=== Excerpted text ===
Over my vacation last week, I wanted to find out the origins of the tales anthologized in my Barnes and Noble 2016 edition of Beauty and the Beast and Other Fairy Tales. This and my B&N 2015 edition of The Snow Queen and Other Winter Tales are close to my heart, as Snow Queen was a catalyst in my decision to go to graduate school. I wrote my statement of purpose to the English Master’s program on fairy tales. I had picked up Joan Gould’s Spinning Straw into Gold: What Fairy Tales Reveal about the Transformations in a Woman’s Life as a continuation of my intense but unofficial studies in fairy tales as an undergraduate over ten years before.
Now, in 2025, fairy tales revitalize me again. Back then, the story of Snow White was the one so important to me. Snow White speaks to me particularly as a story in which a woman comes of age in a hostile environment. It may be that the environment becomes hostile to her as she comes into her power, or that it always was hostile to her, and she only realizes it just as she is fleeing. Now, Beauty and the Beast is the story I can’t let go of.
On a personality level, I have noticed lately my struggle with extreme judgment of other people. In some ways, it is a continuation of Snow White’s story, that hostile environment that she finds herself in that never really goes away. If I don’t examine my tendencies, I can fall into labeling everyone around me as a hostile enemy and behave accordingly, picking my battles and stewing in angry judgment about their flaws when not battling.
Seeing others’ inner beauty has been an intuitive focus of mine for a long time. When I know I have to get along with someone I dislike, I try to focus on a perceived beauty to get me through. But that is just an illusion. We are all complex, full of good and bad. Life has taught my time and again that my greatest foes have the same tendencies and kind of vitriol toward me that I have felt viscerally toward others. The desire I sense in them to turn me to ashes has been in me, toward others. What can be maddening is that I have a greater degree of self-awareness than they do, and I have not treated others of whom I felt envious in the way that I am treated time and again.
But sometimes, I can get a little crazy about it. Especially when I’m in a situation I can’t really escape. I begin seeing enemies where they don’t exist at all. And when the truth is revealed to me, I feel a sense of revelation that feels like the unraveling of a fairy tale.
Beauty and the Beast came to me again through a song by a band called The Rose called “Beauty and the Beast.” It’s written from a much more selfless perspective in that you’re (not the speaker) is the beauty, and I think it propelled me toward my more recent revelations about my own illusions about other people.

=== Stated goal 1 ===
In the essay on fairy tales, what is the name of the band whose song brought Beauty and the Beast back to the writer?
=== Stated goal 2 ===
Reproduce word for word a passage from the essay on fairy tales, starting at the words "Now, in 2025, fairy" and ending after "when not battling.".
=== Stated goal 3 ===
Name every book title mentioned in the essay on fairy tales.
The rows that follow are separate material and are not connected to the essay on fairy tales.

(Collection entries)
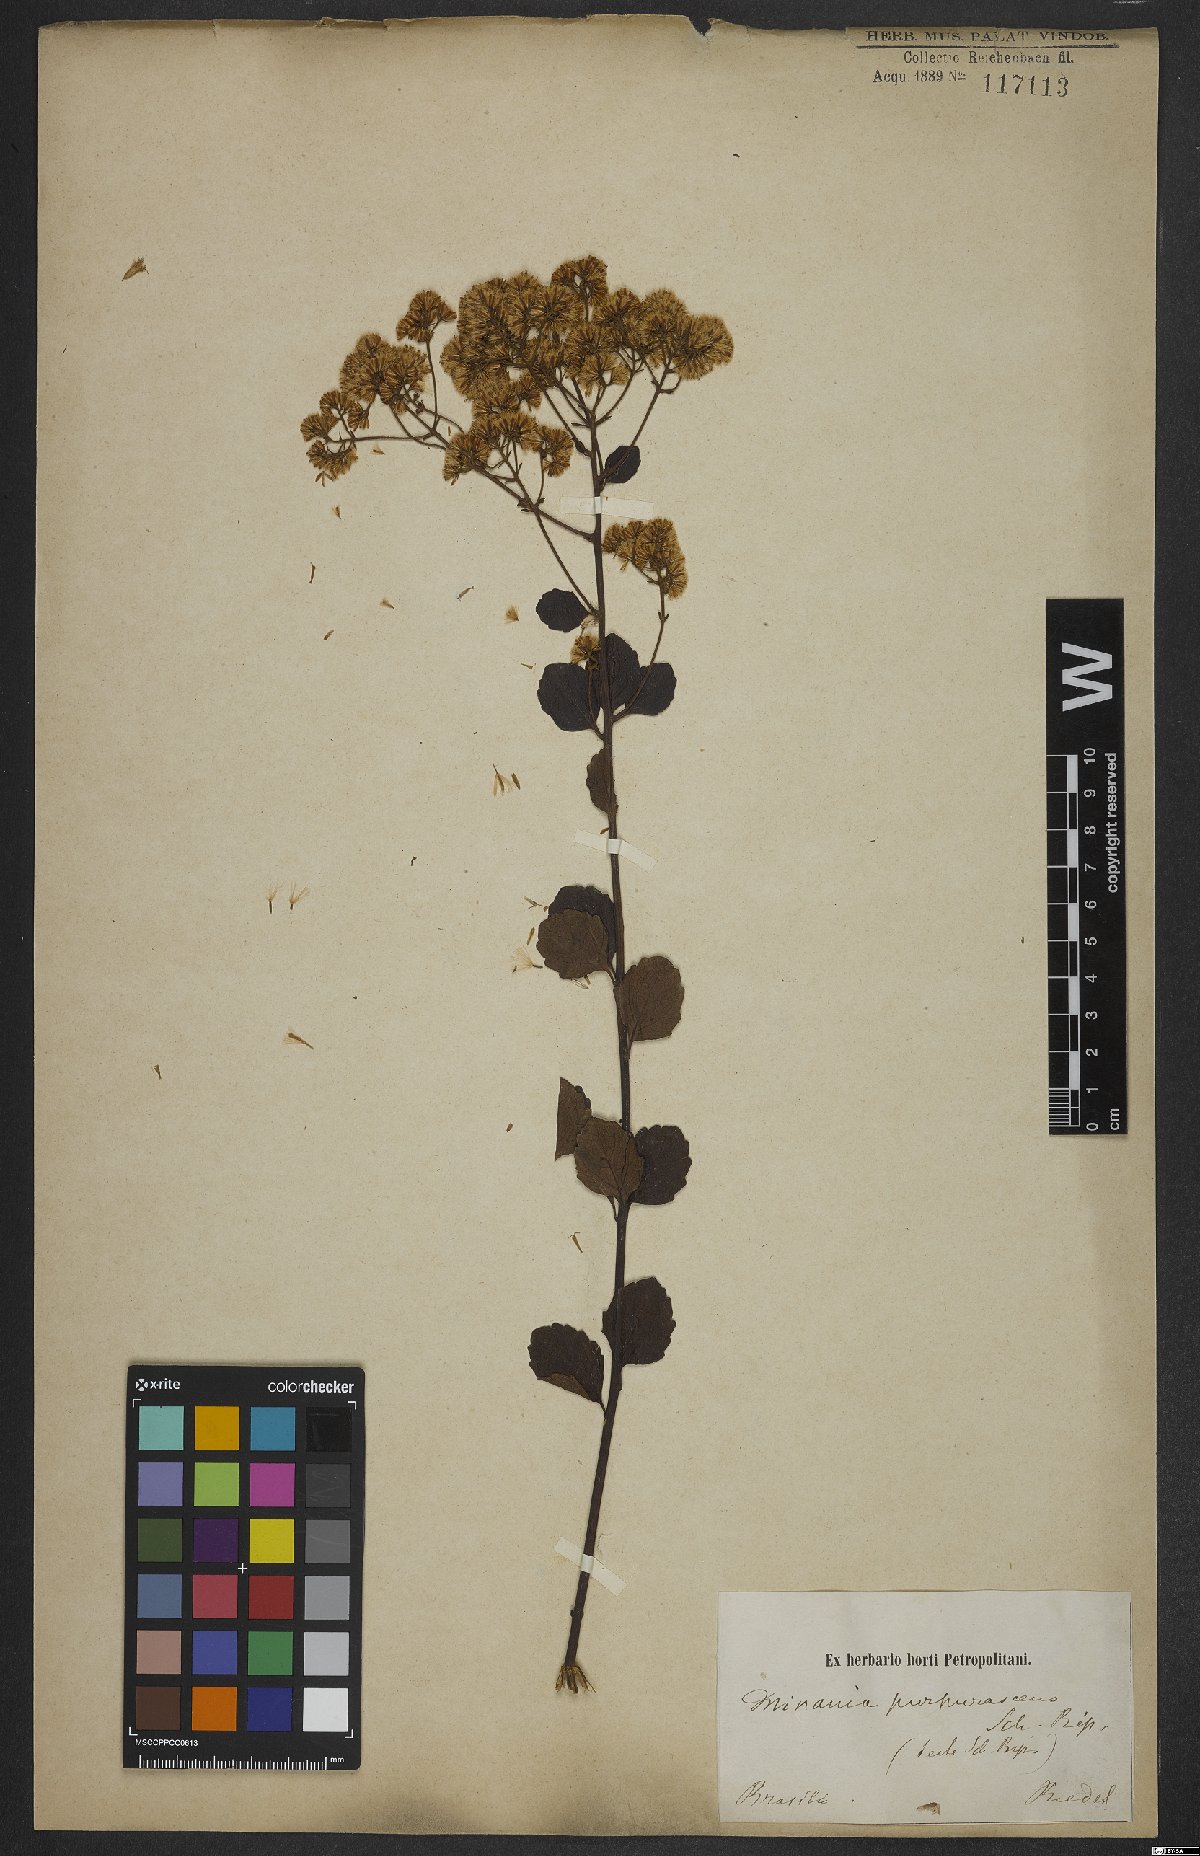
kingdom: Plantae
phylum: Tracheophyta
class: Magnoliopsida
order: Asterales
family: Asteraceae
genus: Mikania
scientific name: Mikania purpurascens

---

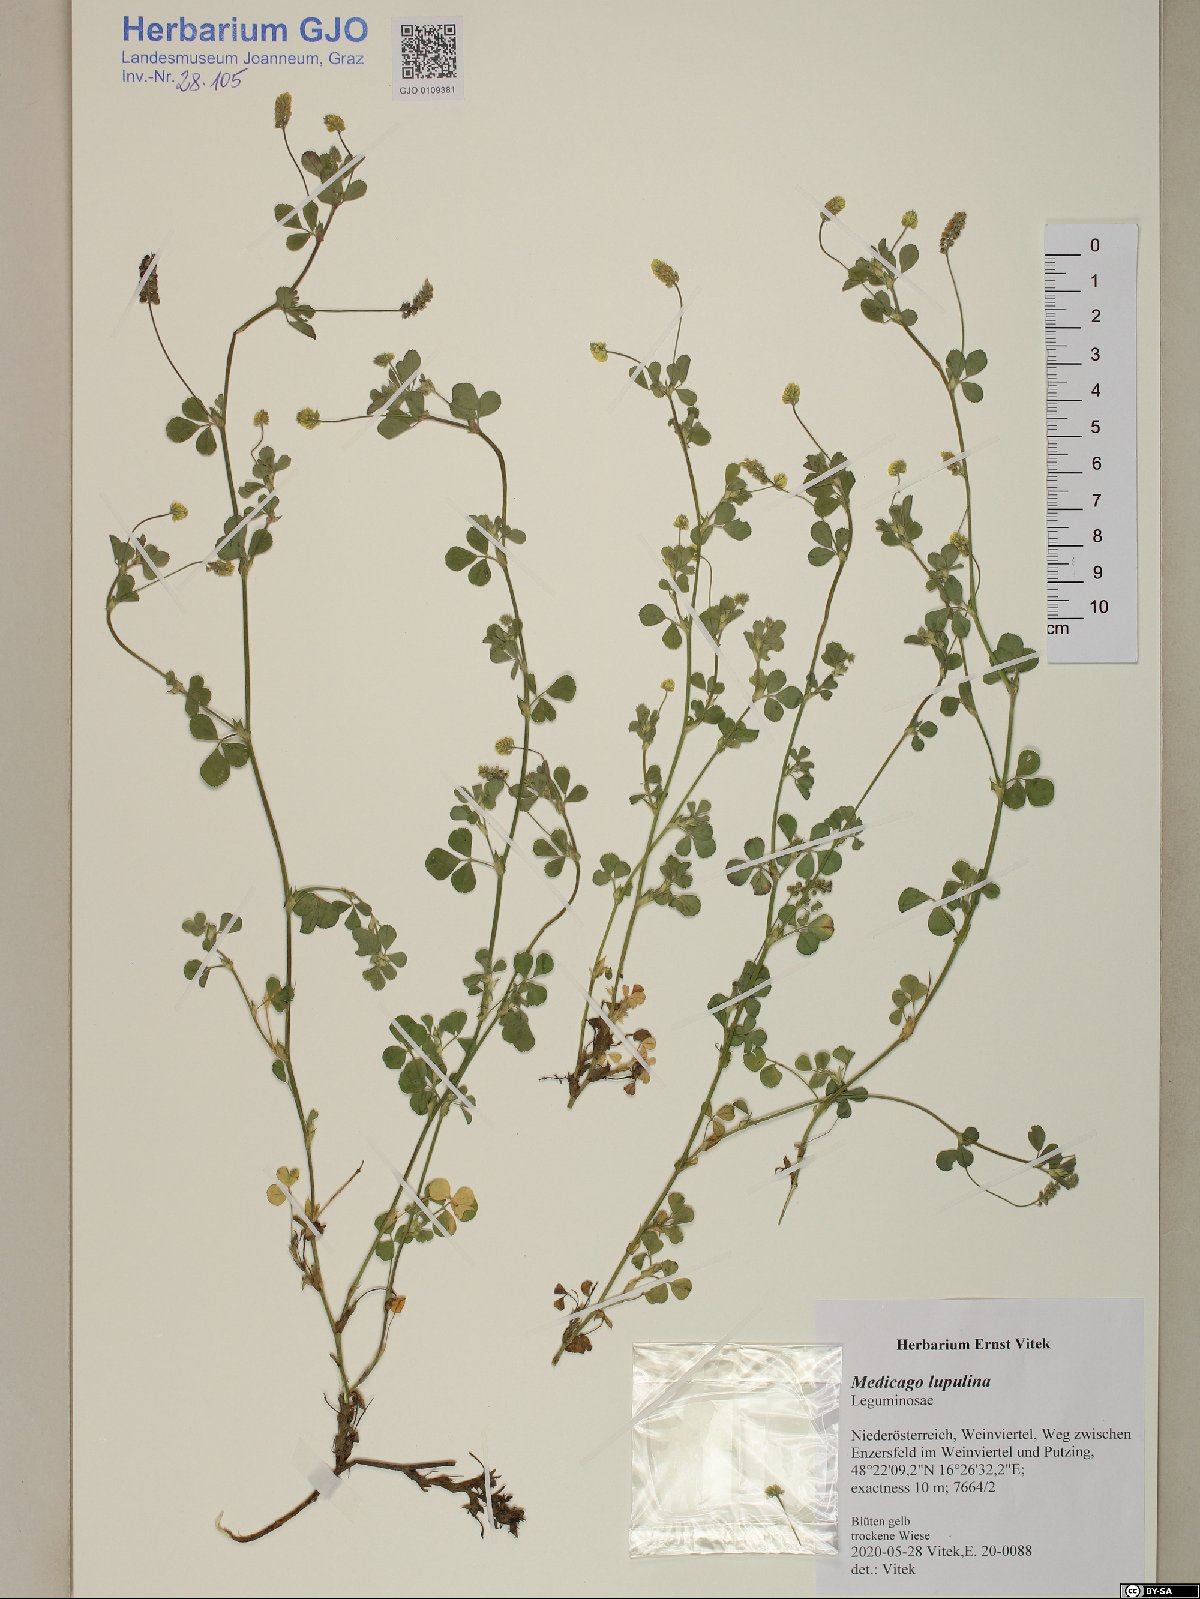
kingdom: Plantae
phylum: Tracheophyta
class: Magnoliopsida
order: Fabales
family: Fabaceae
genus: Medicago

=== Complete answer 1 ===
The Rose

=== Complete answer 2 ===
Now, in 2025, fairy tales revitalize me again. Back then, the story of Snow White was the one so important to me. Snow White speaks to me particularly as a story in which a woman comes of age in a hostile environment. It may be that the environment becomes hostile to her as she comes into her power, or that it always was hostile to her, and she only realizes it just as she is fleeing. Now, Beauty and the Beast is the story I can’t let go of.
On a personality level, I have noticed lately my struggle with extreme judgment of other people. In some ways, it is a continuation of Snow White’s story, that hostile environment that she finds herself in that never really goes away. If I don’t examine my tendencies, I can fall into labeling everyone around me as a hostile enemy and behave accordingly, picking my battles and stewing in angry judgment about their flaws when not battling.

=== Complete answer 3 ===
Beauty and the Beast and Other Fairy Tales; The Snow Queen and Other Winter Tales; Spinning Straw into Gold: What Fairy Tales Reveal about the Transformations in a Woman's Life